Wednesday, September 26, 2007

The Idea of Choice

Back in my undergrad days, when we were taught the concepts of dynamical systems (it is about how a point's position is varying over time), I first heard about the idea of bifurcation points in physics, which is a point beyond which two paths are the possible for trajectories for the same point. I found it a very interesting concept then because to me it represented some unknown conditions leading to two or more possibilities for the future.

Later when I was reading the Indian philosophical books, Bhagwad Geeta and Upanishads, again and again I found the mention of an obvious phenomenon that choices an individual makes define the future. For the westerners, I would say, in the movie Matrix and its sequels we find this idea being thrown to us quite often. Of course one can find that a lot of work has been done on this topic of choice by many philosophers, epistemologists, economists and science fiction writers etc (broadly speaking, people who want to figure it all out :-).

And recently, while working a paper for my research I had to include some aspects of investment decision making (FYI: as a student I try to do some research also for living and its focus is on economics of innovation or technological change, this is what gives me the money for food :) I have a long list of other research areas also where once in a while I try to write some course paper or do some general readings, it includes: Information and Communication Technologies for Development (ICT4D), environmental sustainability, economic development, evolutionary economics, industrial organization). So the point I wanted to make is, everyone says the same thing that choices made today shape your future tomorrow. Statistically and philosophically these choices do get defined by the interplay of the forces of evolutionary pull and historical past. By the use of words "historical past" I mean that the change which happens over time is path dependent (in simple words, nothing changes suddenly) and evolutionary pull is the evidence of the fact that we are alive, thinking and have desires to change things, and for that at times we do anything required.

This is getting longer and sounding more and more confused now, so I will try to cut short and maybe say precisely what I want to say (which I believe I don't know now). So we find that since the beginning of civilized societies intellectuals have been talking about the importance of choice, we can find many developments in mathematics and economics (evolutionary game theory, decision trees, options theory, etc.) which try to mathematically explain and model this phenomenon. Obviously math as of today can not model this fully but all this just shows the convergence of thoughts over different disciplines, which emphasizes the fact that choice is something very powerful. On a optimistic note, we know that whatever the odds are, we are the ones who make our choices.
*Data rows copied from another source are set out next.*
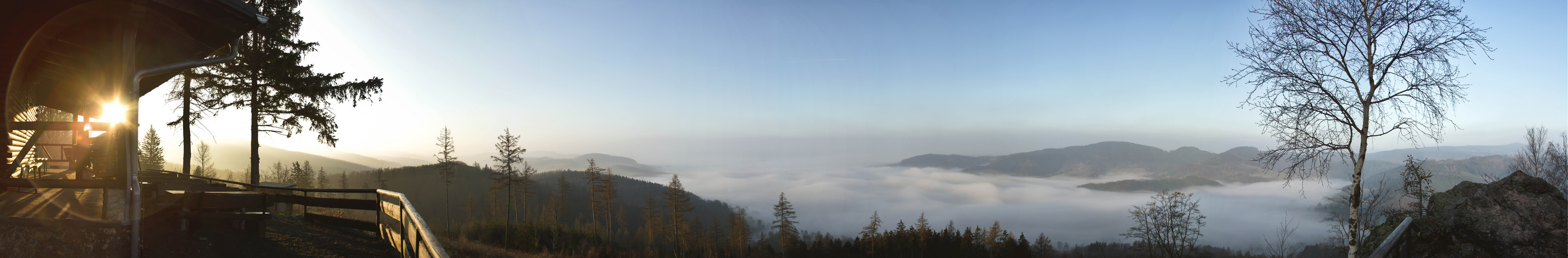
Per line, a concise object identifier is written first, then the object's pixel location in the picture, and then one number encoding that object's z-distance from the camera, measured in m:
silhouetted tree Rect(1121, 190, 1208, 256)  38.94
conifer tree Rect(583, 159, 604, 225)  42.38
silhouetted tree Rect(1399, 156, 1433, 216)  23.16
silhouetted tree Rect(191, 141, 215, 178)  42.69
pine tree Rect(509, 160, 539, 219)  40.16
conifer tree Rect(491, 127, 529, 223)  33.06
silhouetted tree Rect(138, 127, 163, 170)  34.27
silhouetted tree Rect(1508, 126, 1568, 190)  32.97
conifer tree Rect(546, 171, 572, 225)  49.48
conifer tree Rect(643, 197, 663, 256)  56.91
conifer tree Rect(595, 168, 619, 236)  45.00
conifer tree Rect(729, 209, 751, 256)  61.53
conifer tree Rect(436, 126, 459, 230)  33.16
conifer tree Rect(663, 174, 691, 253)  48.69
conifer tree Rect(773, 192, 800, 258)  53.78
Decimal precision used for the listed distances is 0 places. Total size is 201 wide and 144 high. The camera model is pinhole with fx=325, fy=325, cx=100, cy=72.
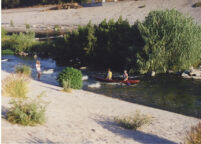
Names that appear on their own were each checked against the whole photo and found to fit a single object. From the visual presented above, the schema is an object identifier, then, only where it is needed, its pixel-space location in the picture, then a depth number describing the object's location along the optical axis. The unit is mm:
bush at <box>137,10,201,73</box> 31203
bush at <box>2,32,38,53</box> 48062
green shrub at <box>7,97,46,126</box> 12766
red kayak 27931
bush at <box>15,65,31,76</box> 27606
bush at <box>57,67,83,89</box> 24297
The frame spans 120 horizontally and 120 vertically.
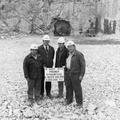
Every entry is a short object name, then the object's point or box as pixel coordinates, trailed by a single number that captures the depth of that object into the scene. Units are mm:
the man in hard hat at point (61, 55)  6872
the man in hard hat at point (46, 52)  6879
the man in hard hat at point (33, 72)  6613
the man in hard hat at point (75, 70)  6355
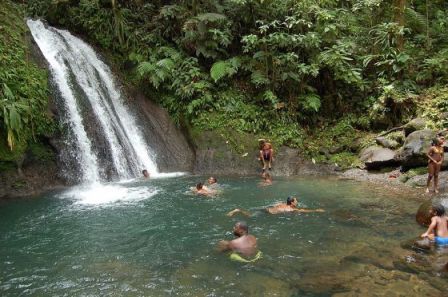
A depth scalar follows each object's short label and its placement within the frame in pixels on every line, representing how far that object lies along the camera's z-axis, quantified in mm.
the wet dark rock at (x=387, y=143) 14219
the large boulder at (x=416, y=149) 12688
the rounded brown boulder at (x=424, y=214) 8570
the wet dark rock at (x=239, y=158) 15117
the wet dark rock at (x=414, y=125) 13992
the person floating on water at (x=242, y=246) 7168
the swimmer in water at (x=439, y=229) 7450
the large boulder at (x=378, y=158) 13738
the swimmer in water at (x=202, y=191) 11609
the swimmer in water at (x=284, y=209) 9859
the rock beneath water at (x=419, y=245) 7314
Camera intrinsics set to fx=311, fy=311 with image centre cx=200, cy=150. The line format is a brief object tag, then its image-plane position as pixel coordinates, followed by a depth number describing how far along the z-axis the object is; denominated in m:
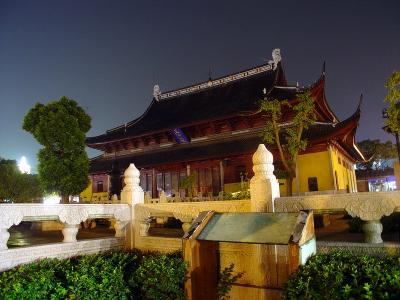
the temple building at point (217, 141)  20.42
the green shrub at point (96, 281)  5.38
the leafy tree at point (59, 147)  16.39
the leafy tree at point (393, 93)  8.16
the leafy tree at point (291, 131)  13.85
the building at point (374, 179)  37.44
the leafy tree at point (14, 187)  21.23
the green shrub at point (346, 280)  4.03
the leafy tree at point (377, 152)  40.59
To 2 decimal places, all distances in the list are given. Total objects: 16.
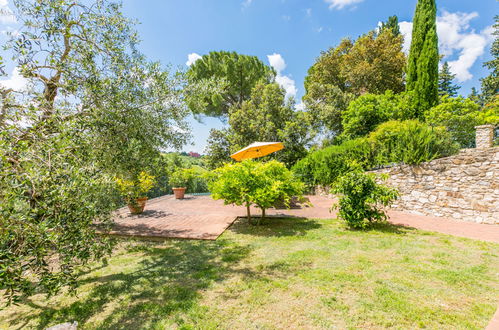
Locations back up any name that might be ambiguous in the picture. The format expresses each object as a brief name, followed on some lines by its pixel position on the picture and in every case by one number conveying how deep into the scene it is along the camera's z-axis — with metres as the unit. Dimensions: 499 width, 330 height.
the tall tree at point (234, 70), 20.53
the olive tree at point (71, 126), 2.04
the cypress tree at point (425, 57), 13.91
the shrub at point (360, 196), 5.71
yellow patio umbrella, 9.54
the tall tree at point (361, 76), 16.62
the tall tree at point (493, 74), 22.13
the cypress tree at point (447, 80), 30.23
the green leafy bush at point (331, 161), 9.47
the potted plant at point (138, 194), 7.99
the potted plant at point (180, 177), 13.03
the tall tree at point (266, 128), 13.79
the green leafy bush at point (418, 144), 7.22
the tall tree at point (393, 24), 24.19
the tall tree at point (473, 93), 23.10
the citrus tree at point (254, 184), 5.93
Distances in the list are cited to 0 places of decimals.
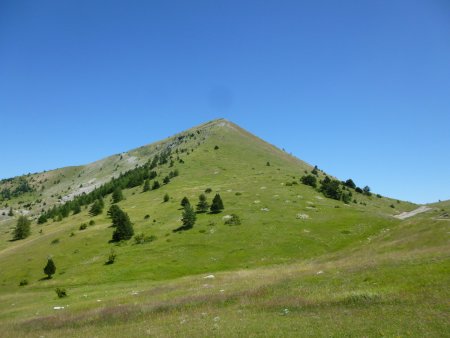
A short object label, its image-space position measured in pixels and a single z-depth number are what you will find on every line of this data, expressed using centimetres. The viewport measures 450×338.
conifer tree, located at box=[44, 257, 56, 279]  6322
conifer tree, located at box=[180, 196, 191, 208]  9346
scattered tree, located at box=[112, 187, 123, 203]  12669
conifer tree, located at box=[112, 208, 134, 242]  7656
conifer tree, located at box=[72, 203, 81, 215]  13629
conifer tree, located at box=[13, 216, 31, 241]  11450
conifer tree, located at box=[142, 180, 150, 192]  13100
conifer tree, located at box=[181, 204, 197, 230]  7688
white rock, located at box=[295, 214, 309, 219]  7875
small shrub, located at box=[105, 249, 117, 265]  6358
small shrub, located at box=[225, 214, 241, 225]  7606
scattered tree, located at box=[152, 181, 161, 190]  12825
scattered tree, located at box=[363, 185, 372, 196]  12781
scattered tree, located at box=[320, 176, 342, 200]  10369
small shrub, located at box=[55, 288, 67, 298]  4691
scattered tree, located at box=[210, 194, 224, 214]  8619
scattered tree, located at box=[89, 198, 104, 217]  11562
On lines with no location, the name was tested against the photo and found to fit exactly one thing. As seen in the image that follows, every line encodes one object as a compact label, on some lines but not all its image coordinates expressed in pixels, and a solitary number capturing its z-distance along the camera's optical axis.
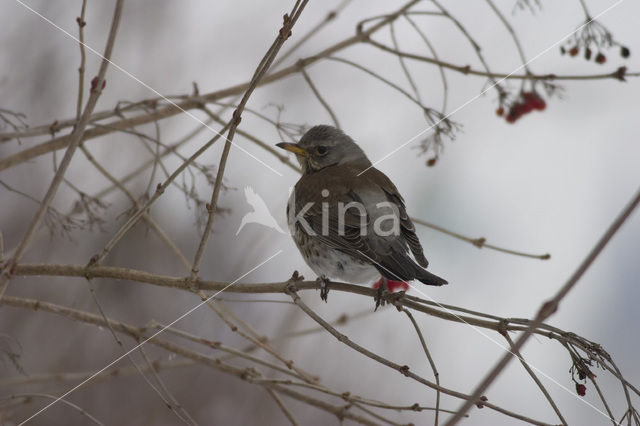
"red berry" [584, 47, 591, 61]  5.15
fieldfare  5.48
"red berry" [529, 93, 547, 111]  5.91
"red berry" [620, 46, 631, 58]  5.18
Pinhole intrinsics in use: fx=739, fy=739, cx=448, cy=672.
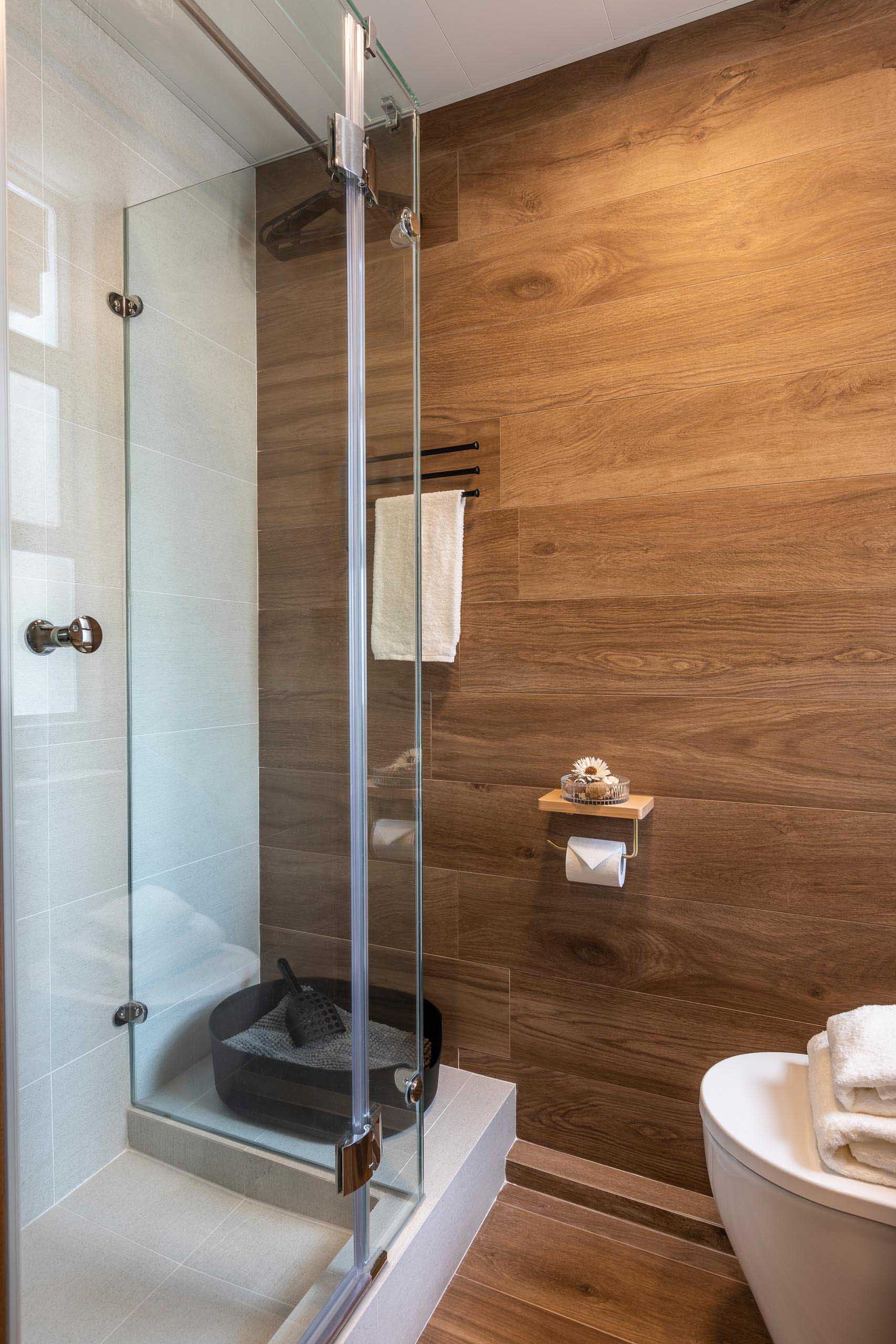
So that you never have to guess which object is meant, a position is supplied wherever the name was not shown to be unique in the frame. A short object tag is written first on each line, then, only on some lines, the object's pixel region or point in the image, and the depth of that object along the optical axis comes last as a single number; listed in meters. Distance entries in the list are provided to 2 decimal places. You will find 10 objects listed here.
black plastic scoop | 1.10
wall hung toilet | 1.01
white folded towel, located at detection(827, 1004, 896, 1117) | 1.07
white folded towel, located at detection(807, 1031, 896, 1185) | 1.03
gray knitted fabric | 1.05
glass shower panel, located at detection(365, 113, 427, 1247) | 1.22
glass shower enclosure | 1.00
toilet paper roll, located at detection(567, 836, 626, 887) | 1.54
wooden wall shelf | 1.51
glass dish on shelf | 1.54
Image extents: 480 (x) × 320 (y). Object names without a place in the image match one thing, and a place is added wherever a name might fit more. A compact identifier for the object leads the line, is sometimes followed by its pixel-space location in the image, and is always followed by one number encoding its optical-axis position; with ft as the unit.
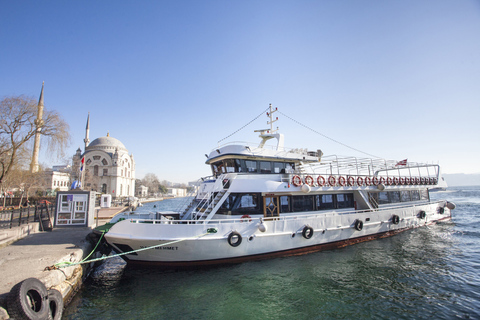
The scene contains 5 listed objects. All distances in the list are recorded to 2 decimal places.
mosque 232.22
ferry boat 32.37
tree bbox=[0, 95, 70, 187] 56.59
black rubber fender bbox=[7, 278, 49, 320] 17.36
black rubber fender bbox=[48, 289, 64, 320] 20.90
Therefore at the level of a simple discussion to share knowledge, so far my understanding of all this in relevance to our everyday lives is a very simple and obvious fact. We need to have a sense of direction in life, or know what we want (the biggest question :-) but in order to acheive that doing our best in present is the best thing we can do. This will decide and lead us to the whichever next set of choices we will have. Hence taking us to the next bifurcation point of our life, from where again different paths are possible. No matter what your choices would be, it is the doing your best in the moment which will make the changes possible. I guess the Bhagwad Geeta's one of the most famous verse puts this idea across in the best possible manner, ""Karmanya Vadhikaraste Ma Phaleshu Kadachana, Ma Karmaphalahetur Bhur Ma Tey Sangostva Akarmani". It means, we can take action so we should do that in best possible way, following results is not what we should be doing and we should never fall for the idea of inaction, that won't take us anywhere.